Durante años, el PP consumó un buen servicio a la democracia española. Bajo sus siglas y con la cobertura de sus líderes se han agrupado todos aquellos de pensamiento conservador, pero con un espectro ideológico amplio: desde la derecha más extrema a las posiciones liberales más centradas. El manto protector del Partido Popular ha impedido que floreciesen en España grupos radicales y ultras porque, en buena medida, se sentían cobijados en esa formación.
Los tiempos cambian y la irrupción de nuevos partidos y de nuevos retos políticos están causando ajustes finos. En la izquierda se ha visto con lo acontecido en el PSOE tras la eclosión de Podemos. Algo similar sucede en el espectro de centro derecha, donde el papel bisagra de Ciudadanos también afecta a la definición política del PP.
Más complejo es todavía lo que le pasa a ese partido en Cataluña. Ha probado desde las actitudes más beligerantes contra el nacionalismo que encarnó Alejo Vidal-Quadras a las más implicadas en el territorio que, de manera fallida, lideró más tarde Josep Piqué.
El oportunismo demoscópico ha ido situando al PP en Cataluña en una posición marginal, irrelevante en la gobernación y en la toma de decisiones
El partido ha sido criminalizado en el territorio catalán. Algunas de sus actuaciones, como la recogida de firmas contra un estatuto que bendecían prácticamente igual en el resto de España, tenían clave electoral: mostrar fortaleza y frontismo contra un nacionalismo catalán que tomaba vuelo y con el que habían contemporizado poco antes en aquel famoso Pacto del Majestic. El oportunismo demoscópico ha ido situando al partido en una posición marginal, irrelevante en la gobernación y en la toma de decisiones. De no ser por su fortaleza en el conjunto de España, el PP podría haber desaparecido prácticamente de la escena política catalana.

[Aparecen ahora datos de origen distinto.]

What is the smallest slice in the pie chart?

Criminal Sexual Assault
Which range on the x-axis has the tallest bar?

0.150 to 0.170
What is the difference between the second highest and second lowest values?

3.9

Existe quien considera en Cataluña que ese espacio debe existir, que ese partido se tendría que jugar y que esas siglas debieran también ocupar un papel más determinante en la acción de gobierno. No son pocos, sino que han sido discretos hasta que Madrid (o Génova, como prefieran) abrió la mano. Entienden que el PP debe centrarse, mantener algunos guiños catalanistas aceptables y abandonar el enfrentamiento como elemento programático infinito. Hay que poder transaccionar con el nacionalismo y la izquierda, dos elementos definitorios del mapa democrático catalán. Para ello es necesario abandonar la única estrategia de la confrontación e iniciar vías de diálogo con los adversarios, pero también con la propia sociedad civil. El fallecimiento político de CDC y de Unió más la irrupción de Ciudadanos son determinantes para alimentar esa vía dialogante.

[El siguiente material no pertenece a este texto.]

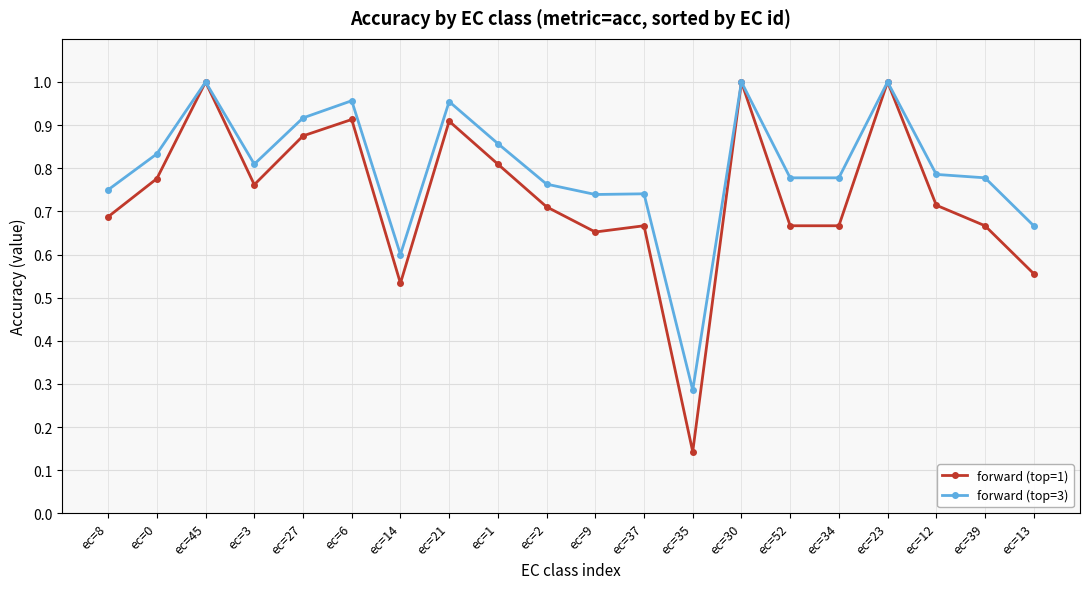

Which series has the largest range (max minus min)?

forward (top=1)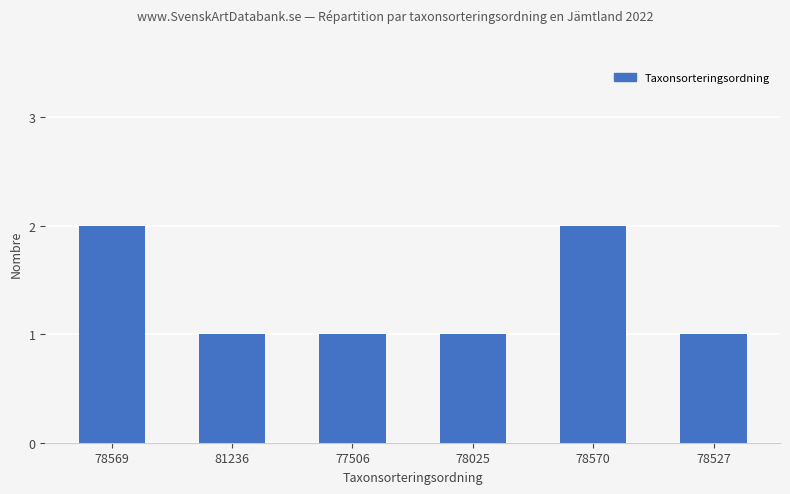

Which has a higher value, 78570 or 78025?

78570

Pero el PP que quiere hablar y que ahora, como escenografía o algo más, impulsa la vicepresidenta del Gobierno, Soraya Sáenz de Santamaría, se encuentra dos rémoras. Una es el propio aparato interno del partido, endurecido en la batalla de los últimos años y poco dispuesto a rebajar sus posiciones. Por otro lado, y tampoco es menor, con una corriente de simpatizantes, militantes y algún que otro votante que pertenece a la radicalidad más ultramontana.
La doble cara del PP, su doble alma catalana, en definitiva, tiene los días contados
Los populares están en Cataluña con dos rostros: los reformistas y los inmovilistas. Entre el segundo grupo se ha alimentado a representantes de la línea dura más cercana al nacionalismo español y a una parte de la extrema derecha casposa. Quienes alientan el eventual nuevo rostro de los populares catalanes deben saber que sin desprenderse del peso de esas mochilas será muy complejo que puedan ser relevantes algún día en el mapa político autonómico. Renunciar a él de forma coyuntural ha podido generar un rédito electoral, pero hacerlo de manera eterna sólo conlleva la progresiva expulsión de la escena.
No resulta extraño, por tanto, que a los primeros cantos de sirena de los reformistas se produzca una inmediata respuesta del aparato del partido desacreditando a sus impulsores y, por extensión, a Sáenz de Santamaría como expresión pública de la nueva etapa junto a Enric Millo. La doble cara del PP, su doble alma catalana, en definitiva, tiene los días contados. Los reformistas del partido forzarán una reconsideración de los postulados políticos. Si vencen, tienen alguna posibilidad; si fracasan pronto serán poco más que una anécdota en el país y en su sociedad civil.